State Level Regulators
The Committee has suggested that a State Finance Regulatory Commission (SFRC) be created into which all the existing State Government-level regulators could be merged and functions like the regulation of Non-Government Organisations- Micro Finance Institutions (NGO-MFIs) and local Money Services Business could be added on. The Committee has desired that the Reserve Bank should issue regulations on suitability, applicable specifically for individuals and small businesses, to all regulated entities within its purview so that the violation of such regulations would result in penal action for the institution as contemplated
under the relevant statutes through a variety of measures, including fines, cease-and-desist orders, and modification and cancellation of licences.

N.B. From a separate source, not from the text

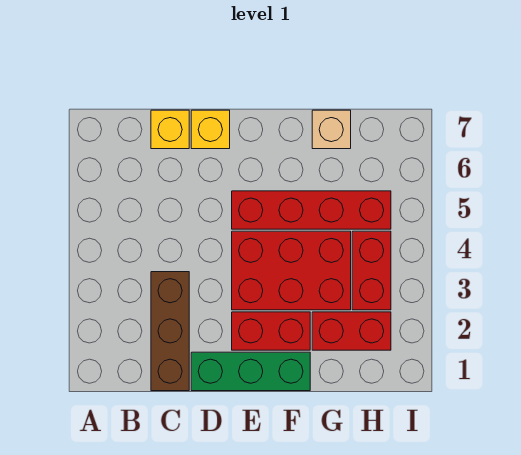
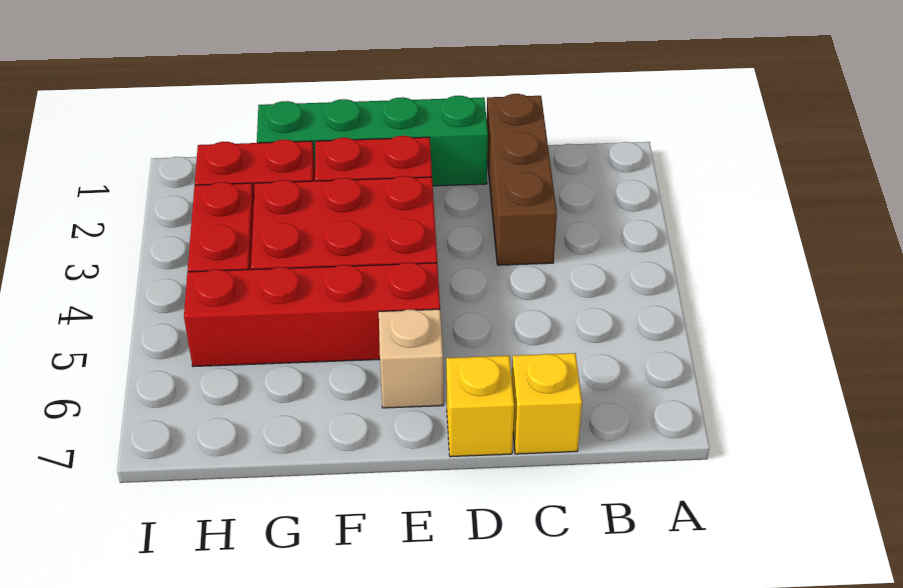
green 1x3 brick [191,352,310,391] -> green 1x4 brick [257,96,488,186]
tan 1x1 brick [312,110,351,149] -> tan 1x1 brick moved to [379,309,443,408]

Committee on Financial Benchmarks
The Reserve Bank of India has placed on its website, the ‘Draft Report of the Committee on Financial Benchmarks’ for public comments. The Reserve Bank had announced the constitution of the Committee on Financial Benchmarks under Chairmanship of Shri P. Vijaya Bhaskar, Executive Director on June 28, 2013 with a mandate to study various issues relating to financial benchmarks in India and to submit the Report by December 31, 2013.

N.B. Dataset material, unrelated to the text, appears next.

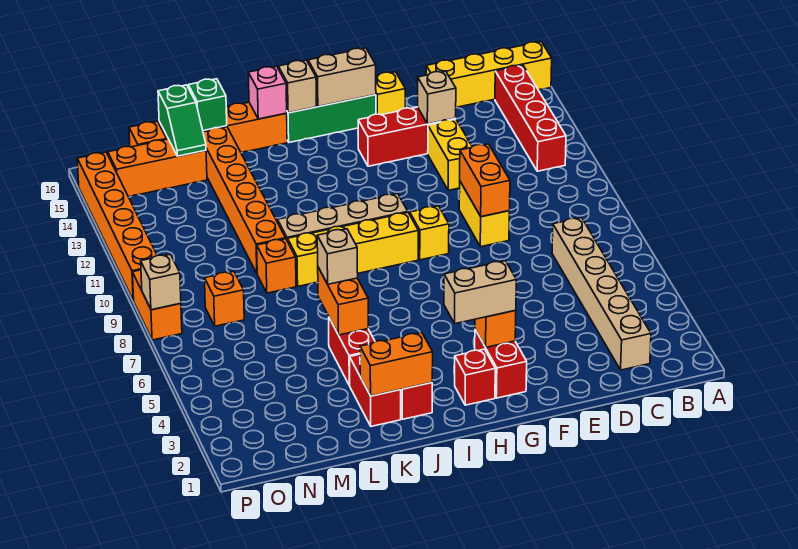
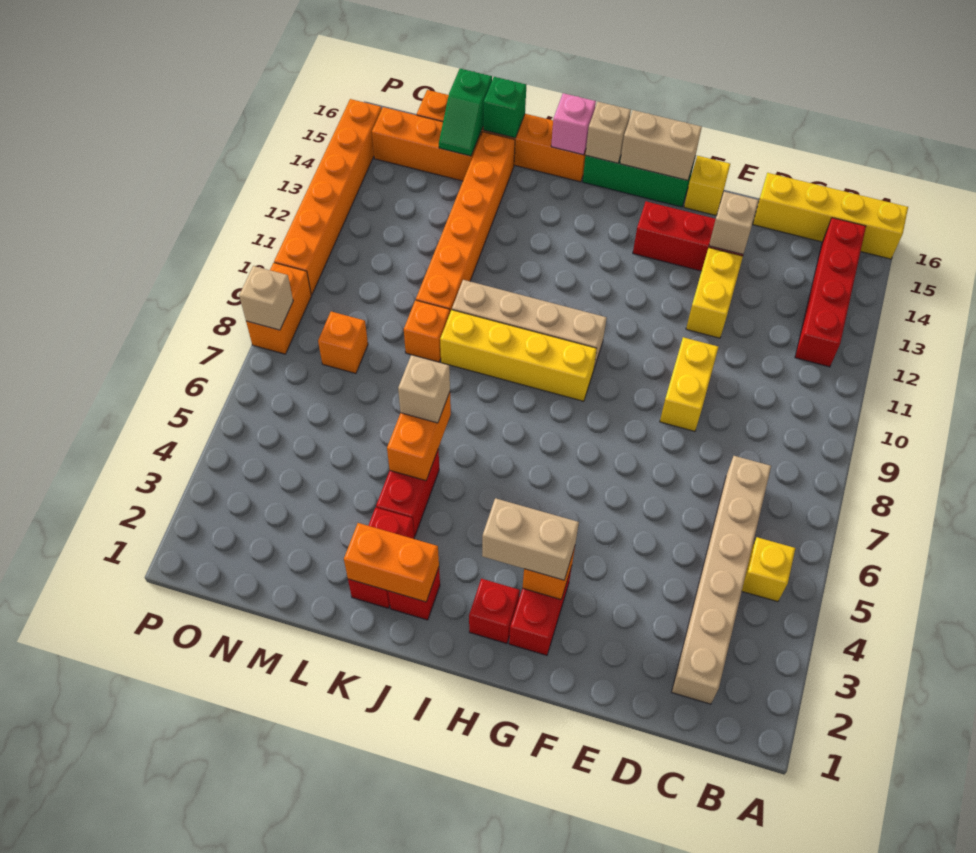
orange 1x2 brick [460,144,510,217] -> none
yellow 1x1 brick [410,206,449,260] -> yellow 1x1 brick moved to [742,537,795,602]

In the aftermath of the revelations regarding manipulations of several key global benchmark rates, viz. LIBOR, EURIBOR, TIBOR, etc., several international standard setting bodies, national regulators, and self-regulatory market bodies have reviewed the benchmark setting processes and came out with wide ranging reform measures and governing principles for enhancing the robustness and reliability of the financial benchmarks. The IOSCO has released its final report on Principles for Financial Benchmarks in July 2013. The FSB, working under the mandate of G-20, has endorsed the IOSCO’s Principles. The Benchmark Administrators are required to disclose their compliance with the IOSCO Principles by July 2014.
The Report of the Committee provides a brief overview of the measures recommended by various international bodies/ committees and the reforms already undertaken/underway in key benchmarks in various jurisdictions. Building on the cross-country experiences, the Report provides an in-depth analysis of the existing benchmark setting methodology and governance framework of the major Indian Rupee interest rate benchmarks and foreign exchange benchmarks. While the existing system was found generally satisfactory, the Report recommends several measures/principles to be followed to strengthen the benchmark quality, setting methodology and governance framework of the Benchmark Administrators, Calculation Agents and Submitters. In line with the international move towards greater regulatory oversight of the benchmark setting process, the Report reviews the existing regulatory powers of RBI over the financial benchmarks and recommends suitable amendments of the RBI Act, as a long term measure, to explicitly empower RBI to determine policy with regard to benchmarks used in Money, G-sec, Credit and Foreign Exchange markets in India and to issue binding directions to all the agencies involved in the benchmark setting. Pending the amendments, the Report recommends appropriate regulatory and supervisory framework to be put in place by RBI for the above financial benchmarks under its existing statutory powers.